According to former Harvest worship leader, Matt Stowell (son of former Moody President Joe Stowell), the culture at Harvest was one in which “only one voice really matters”—MacDonald’s. Stowell added that “fear more than love, or humility, or any fruits of the spirit—was a daily, palpable reality.”
Yet Stowell said it was hard to leave Harvest because of the perks and a six-figure salary (in 2008) that Stowell received. (According to Indeed.com, the average national salary for a worship leader is $25,530. And according to Paysa, top earners at the megachurch Hillsong make only $84,000.) However, Stowell said he eventually left Harvest because “the mental cost of reconciling all that was happening was bankrupting my soul.”
Others, like former worship leader Mike Bryant, told me that Harvest trains people to value “loyalty above righteousness.” Both Rob Green, a former counseling pastor, and even former top elder, Randy Williams, described Harvest’s culture as cult-like. Bryant, Green, and many others I interviewed over the course of my months-long investigation of Harvest, said it took years for them to deprogram from Harvest’s system.
Yet, Vertical Worship advertises that its cohort “coaches”—many of whom are longtime Harvest employees—will train worship leaders in “shepherding and caring for your team and volunteers,” and “maintaining a worship culture.” And even Paul Baloche, a coach who never served on staff at Harvest, showed surprising loyalty to MacDonald when reports of wrongdoing first broke.
After my WORLD Magazine article outlining allegations against MacDonald published, Baloche tweeted: “Saddened by your pettiness and self-righteous pursuit to tear down good, but imperfect ministries. Happy with yourself? You will be judged as you have judged others.” Baloche also tweeted that he had known the MacDonalds for over 30 years and had “experienced their most generous, loving ministry first hand.”
When Baloch received backlash for his tweets from people alleging that MacDonald and/or his associates had abused them and the church, Baloche appeared to soften his stance. Still, questions remain about Vertical Worship leaders, especially those who worked closely with MacDonald and were at the center of controversy.
Andi Rozier has led worship at Harvest for nearly 20 years and is a key Vertical Worship leader and musician. Rozier also was at the center of controversy in February when former Harvest worship leader Anne Green named Rozier as a witness to a sexual assault by MacDonald in 2005. The assault allegedly took place on a small, private plane, and Green said it ended with her yelling at MacDonald, and MacDonald joking about Green taking down his ministry.
Green said the plane was “very quiet,” so she’s quite sure Rozier and the others on the plane heard her interaction with MacDonald. She also said Rozier approached her the next day as the two were about to lead worship and asked if she was okay.
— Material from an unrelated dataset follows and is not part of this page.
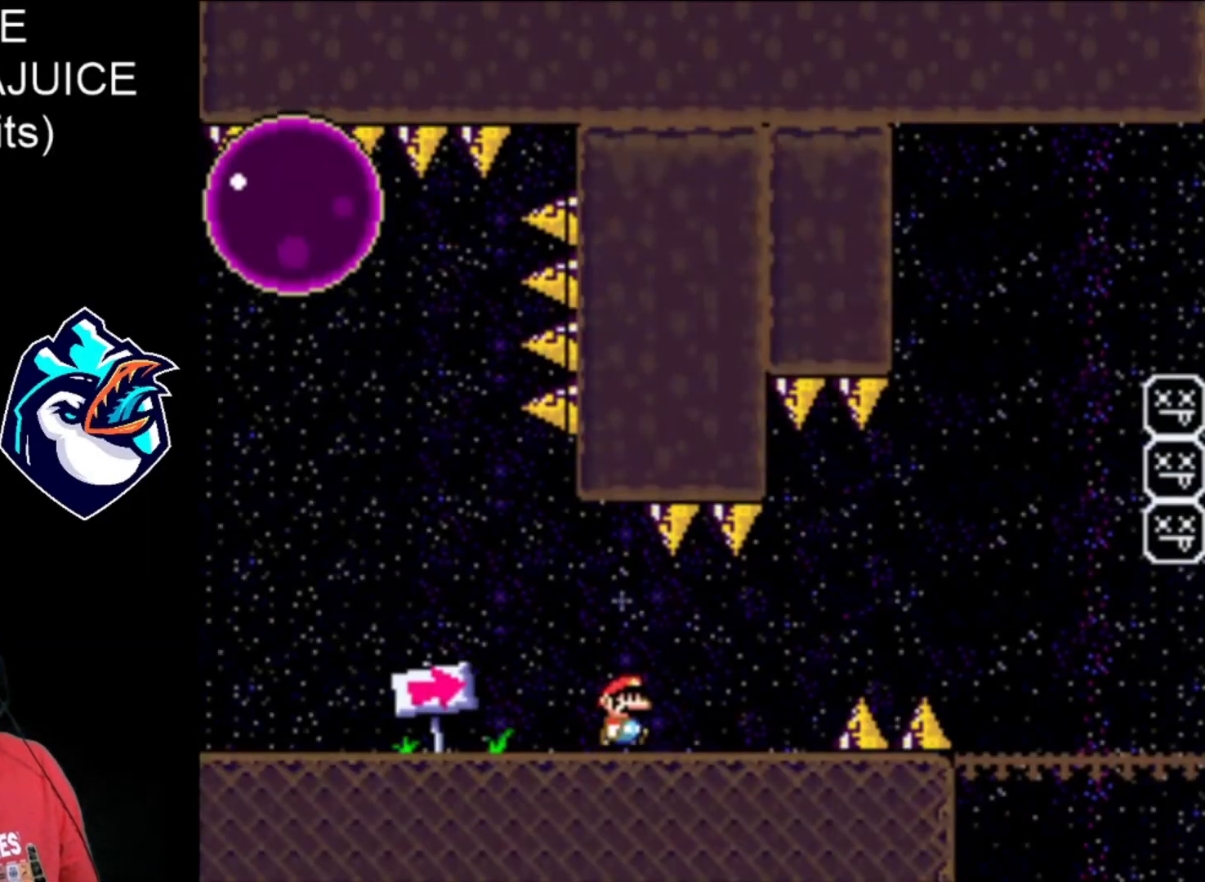
{"buttons": ["X", "DPAD_RIGHT"], "events": [[360, "DPAD_LEFT", "down"], [480, "DPAD_LEFT", "up"]]}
However, Rozier, and the two other Harvest staff members Green named as witnesses, denied seeing or hearing any incident on the plane. All three of them sent me statements last September—three days after I sent an email to one of them inquiring about the alleged incident. This all occurred about two weeks before Harvest and MacDonald slapped four other defendants and me with a lawsuit.
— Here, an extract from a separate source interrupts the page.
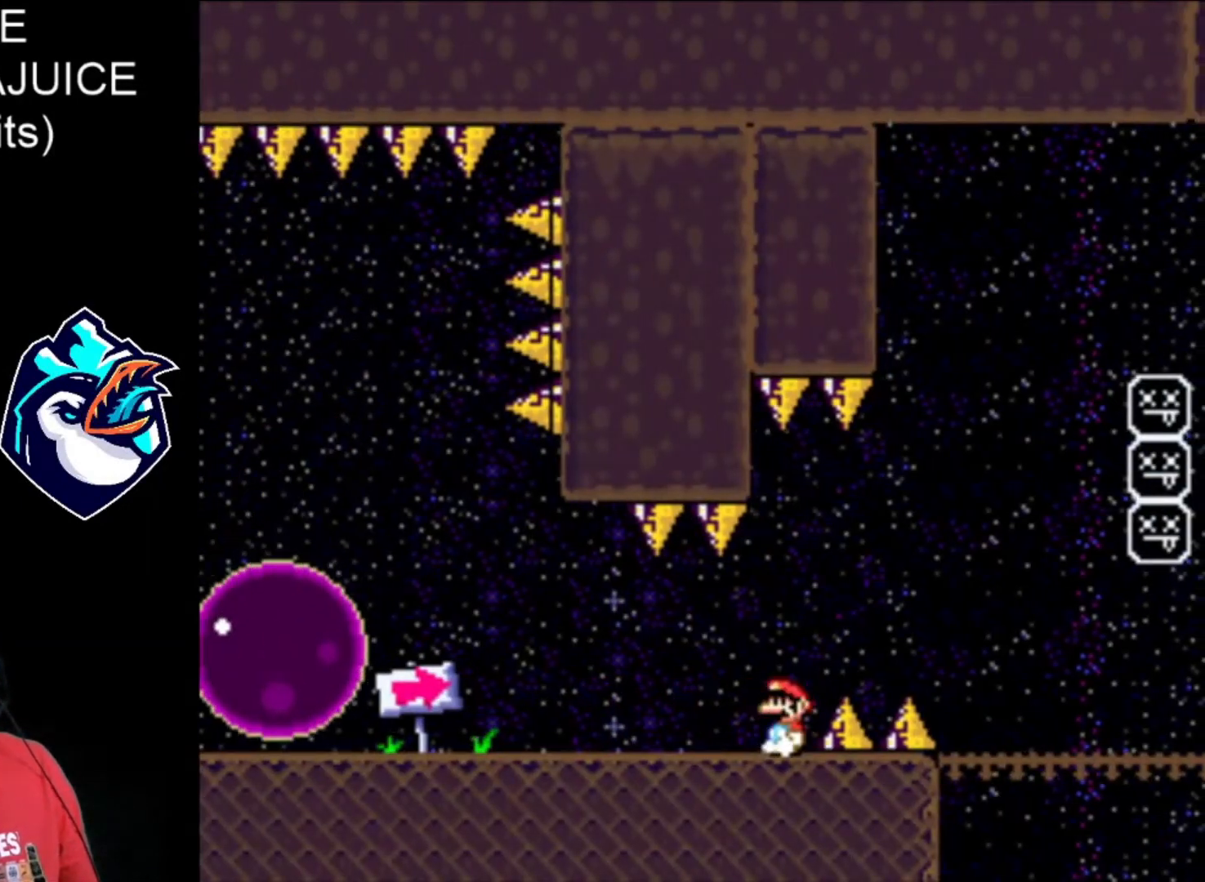
{"buttons": ["X", "DPAD_RIGHT"]}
In his statement, Rozier said, “I have no memory of any incident of any kind.” Yet Matt Stowell, who knew about the alleged incident between Green and MacDonald, said he was surprised by Rozier’s statement. “At some point, I think most of the leadership in worship at Harvest had become aware of it,” he said.
When I asked Stowell if it’s consistent for employees to cover for MacDonald, Stowell said, “Oh yes—100 percent. The general m.o. was protect James at all cost. Protect James. Protect the church.”
I reached out to Rozier for comment, but he did not respond.
Jon Collado & Eddie Hoagland
Jon Collado, a Vertical Worship coach and Harvest worship leader, has only been at Harvest for about three years. Yet in that time, Collado has also found himself in a sticky situation involving former staff.
Collado used to be friends with R.T. Maldaner, a former pastor at Harvest’s Elgin campus. But Maldaner resigned from Harvest in January of 2018. And Maldaner says that because he refused to sign a non-compete agreement with Harvest, and planted a church nearby, Harvest aggressively sought to undermine Maldaner’s new church.
Yet in April 2018, Collado led worship at a gathering of people from Maldaner’s church, called City of Joy. The next day, Maldaner said he received an email from Collado, informing Maldaner that the two “can no longer fellowship with one another.” The email also accused Maldaner of “attacks against the leadership of Harvest” and of “sowing discord.”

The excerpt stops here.